4. Defending vulnerable refugees
Sara (not her real name) is the coordinator of a refugee shelter run by our partner, Caritas Lebanon.
We have changed Sara’s name and cannot share her photograph because the cases she deals with are too sensitive and she has received threats because of her work.
“I get a lot of threats,” says Sara. “Sometimes the police tell me not to take my car when I come to work.”
The shelter provides a safe house for vulnerable refugees, with more than 1000 people staying each year. Most are women and children or unaccompanied minors who have suffered gender-based violence.
Lebanon has the highest number of refugees per capita of any country in the world, hosting over one million Syrian and Iraqi refugees, as well as more than 450,000 Palestinian refugees. This has led to an increase of refugees arriving at the shelter. Some of the women and children have fled abusive partners or parents, forced prostitution or forced marriage.
The impact of fighting, displacement, poverty and unemployment has increased domestic violence in some households. “In most domestic violence cases – we ask them what their partner was like before the war in Syria, and around 30 – 40 per cent say yes, they were violent, but the rest say no. They say their husband became more anxious and aggressive when they arrived in Lebanon, and that they also have no family to support them.”
“More trafficking cases are coming from Syria,” says Sara, who last year worked on a major case involving 32 Syrian women who were victims of trafficking and forced prostitution in Lebanon.
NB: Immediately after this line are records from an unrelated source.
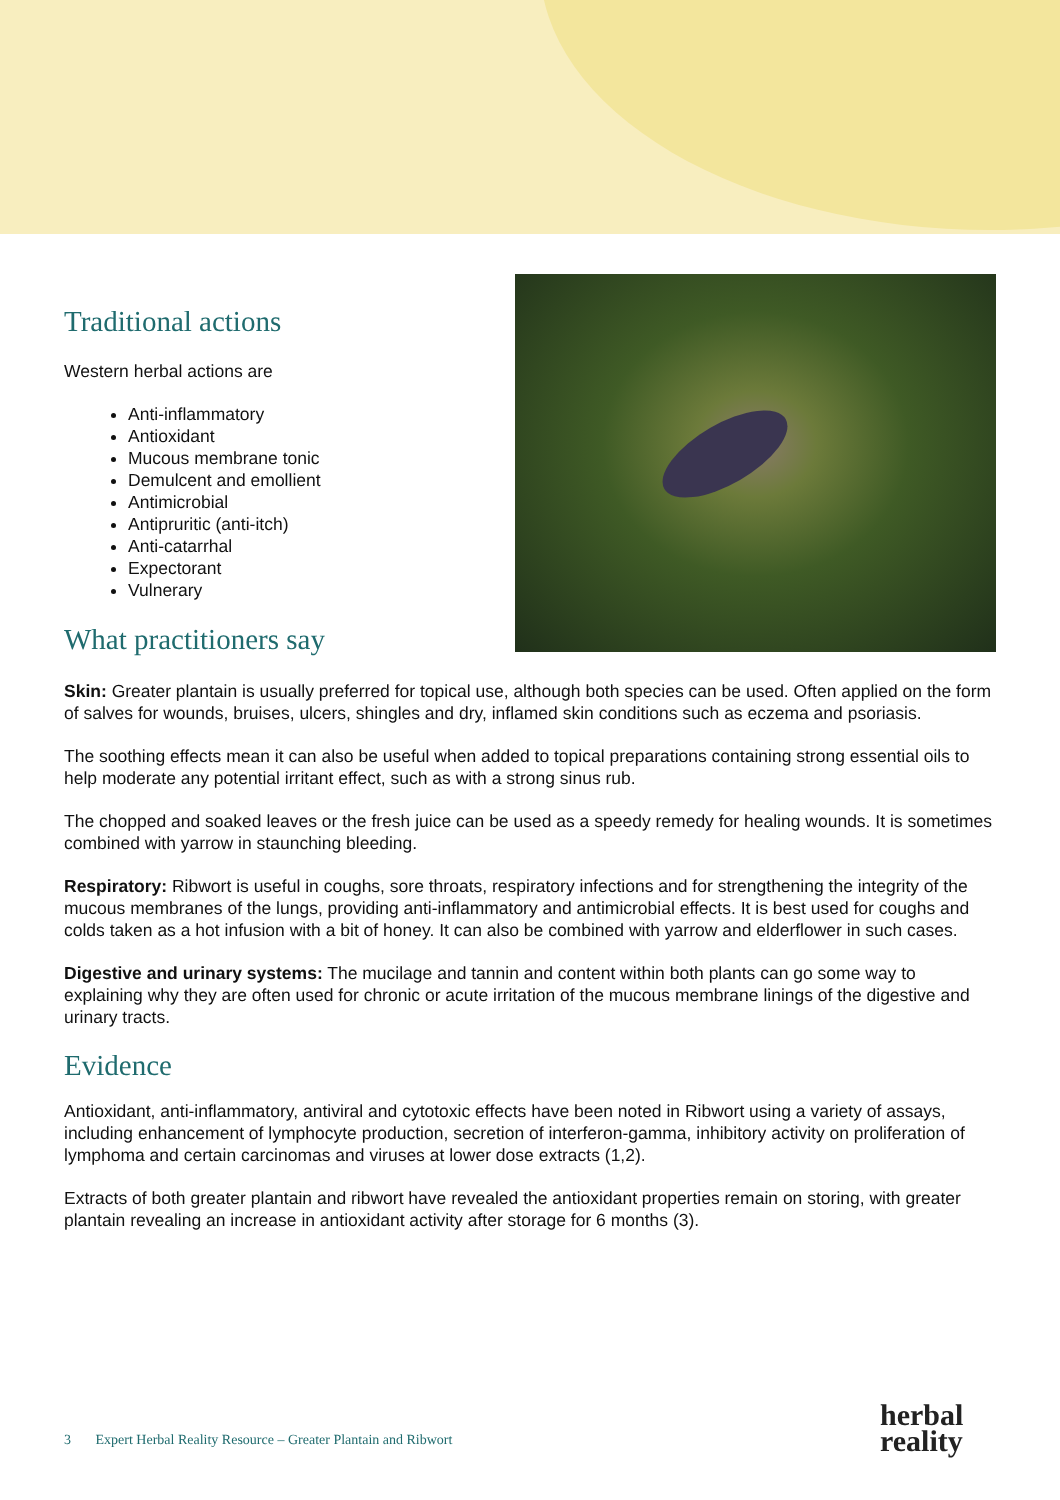Traditional actions
Western herbal actions are
Anti-inflammatory
Antioxidant
Mucous membrane tonic
Demulcent and emollient
Antimicrobial
Antipruritic (anti-itch)
Anti-catarrhal
Expectorant
Vulnerary
What practitioners say
Skin: Greater plantain is usually preferred for topical use, although both species can be used. Often applied on the form of salves for wounds, bruises, ulcers, shingles and dry, inflamed skin conditions such as eczema and psoriasis.
The soothing effects mean it can also be useful when added to topical preparations containing strong essential oils to help moderate any potential irritant effect, such as with a strong sinus rub.
The chopped and soaked leaves or the fresh juice can be used as a speedy remedy for healing wounds. It is sometimes combined with yarrow in staunching bleeding.
Respiratory: Ribwort is useful in coughs, sore throats, respiratory infections and for strengthening the integrity of the mucous membranes of the lungs, providing anti-inflammatory and antimicrobial effects. It is best used for coughs and colds taken as a hot infusion with a bit of honey. It can also be combined with yarrow and elderflower in such cases.
Digestive and urinary systems: The mucilage and tannin and content within both plants can go some way to explaining why they are often used for chronic or acute irritation of the mucous membrane linings of the digestive and urinary tracts.
Evidence
Antioxidant, anti-inflammatory, antiviral and cytotoxic effects have been noted in Ribwort using a variety of assays, including enhancement of lymphocyte production, secretion of interferon-gamma, inhibitory activity on proliferation of lymphoma and certain carcinomas and viruses at lower dose extracts (1,2).
Extracts of both greater plantain and ribwort have revealed the antioxidant properties remain on storing, with greater plantain revealing an increase in antioxidant activity after storage for 6 months (3).
3 Expert Herbal Reality Resource – Greater Plantain and Ribwort
herbal
reality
The women were forced to have sex up to 50 times a day and were held underground. This was a dangerous case and staff at the shelter were threatened.
“People ask me why I do this work. Sometimes I find it hard to express it, I love this work. I am very happy when I go home and feel I am helping someone.”
5. The right to water
Javier Jahncke is the Executive Secretary of our partner Red Muqui, a Peruvian civil society network working on the social impact of mining.
In 2009, Javier was accused of ‘terrorism’ along with 34 other activists after campaigning for the rights of local people to have a say over a planned mine. Javier also received death threats and his family were put under surveillance. In March 2017 there was a referendum on mining in Javier's area. An overwhelming majority rejected the proposed mine under the slogan ‘Yes to water, no to the mine’. People were concerned that the mine would contaminate water supplies and destroy the area’s rich biodiversity.
The case against Javier and the activists was later dropped and all charges dismissed. This was seen as a major victory for the right to freedom of speech. However, speaking out against mining continues to be a difficult and dangerous activity.
“Injustices bother me, especially those linked to economic power imposed against people’s rights. This is reflected in extractive mining activity, which to a large extent represents injustice and oppression,” says Javier.